Our little boys are holiday junkies. They spent days and days working on Valentine's for each other. So this was what we woke up to on Sunday morning.... (those are painted rocks.... treasures gathered on our boat building trip as our village and section of the river has absolutely 0 rocks anywhere.)

We harvested our first watermelon! Such a fun treat on a hot day!

Wednesday, December 30, 2015

A few pics

Truth be told, we haven't been so busy I haven't been able to post pics.... really, we've been horrible at rationing our internet the last few months, so we always run out mid-month. So catching up a bit...

I requested a pumpkin on a supply order in August and got two beautiful ones that looked like this.... so they were spared being turned into puree while they served as "fall" decorations. :) 

Ezra got to his "Learning to Bake" lesson in his math book. A proud day when he made his "Apple Jack Cookies" all by himself. 

Really fun night in November - we did mini 'smores over candles with small marshmallows and egg drop cookies (like mini Vanilla wafers) and chocolate chips.

The boys' Christmas present from Brant's uncle. Yes, I gave permission for my six year old to receive a knife that's almost as long as he is. Yes, they really are sharp. Yes, we did not make it 24 hours after unwrapping them before busting out the band-aids.

Merry Christmas from our corner of the world!

Welcome to 2016

This past August we marked one year of living in the tribe. We celebrated with a steak dinner and measuring the boys' growth on the post in our kitchen. I took lots of pictures with grand plans to blog about God's faithfulness this past year, but you have yet to see those pictures.

The second half of 2015 has been a tad busy.

In the last six months we had lots of visitors - a short term college team, 2 pastors from the States, Brant's parents, 2 language consultants, 3 church planting consultants and 2 missionaries from other organizations. That is a whole lot of spaghetti and curry dinners and washing extra sheets and towels.

Our partners had to go back to the States for an emergency, were med-evaced out of the tribe twice for serious medical emergencies and then went back on their regular furlough.

I sat up half of one night with a tribal woman who didn't deliver her placenta; spent an afternoon sitting with women wailing and mourning their dead daughter, and saw a woman whose face was smashed in by her angry husband.

I have taught little boys contractions, cursive, long division, and multiplying fractions. We have studied levers and pulleys and the Civil War. I have nursed my babies through asthma attacks and malaria. I have listened to language recordings and studied verbs and aspect and mode and tense until my head spins.

I have had malaria four times since August. As I type, there is a horrible metallic taste in my mouth from a "new" medicine that is supposed to hopefully kick it "this time." I haven't decided which is worse - the medicine or the malaria, but right now I'm thinking I should have stuck with the malaria.

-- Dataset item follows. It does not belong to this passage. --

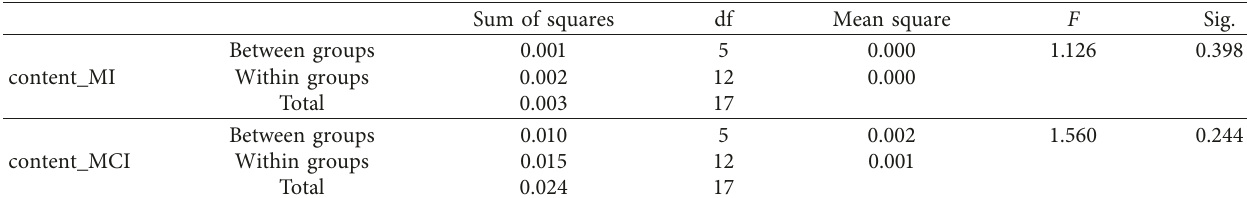
Table 7: Results of ANOVA analysis for content of MI and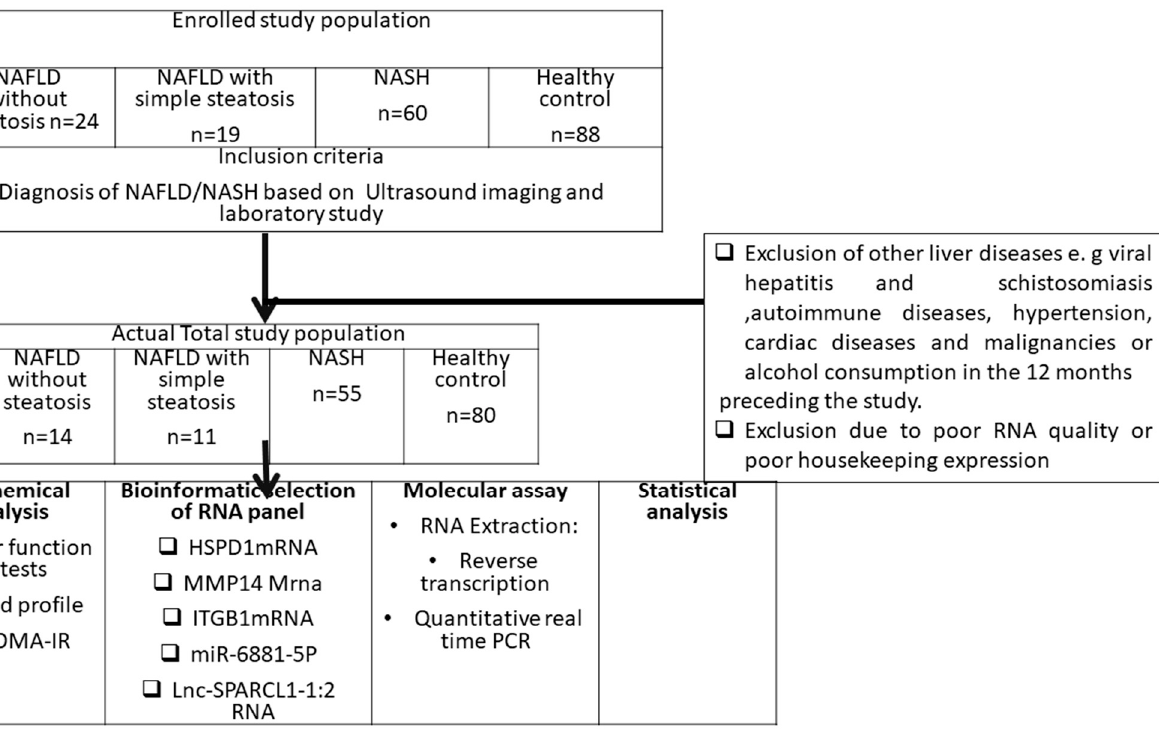
Figure 1. Flowchart of the study design.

So today, this last day of 2015, I am tired. Brant is in bed with a fever. The boys are on hour number 2 of iPad playing. We'll tear them off the iPad soon and make them watch movies the rest of the day. We missed the big feast in the village today.

We are limping into 2016, folks.

January marks three years since we were back in America, and we are feeling it. Normally, we'd be taking a furlough about now, but we've had to push it back a bit because of our visa situation. Six months' delay doesn't sound like much, but today, it feels like these next six months might kill us.

And yet.... there's always an "and yet" - this was God's plan to end our year. We rest in that. We begin 2016 with an acute awareness that we will get through each day of this next six months only by God's grace and strength. Every verb that we figure out, every day that we stay healthy, every moment with our boys, every language hour that we log.... only by God's strength. We feel it and we know it.

That's not a bad way to start a new year.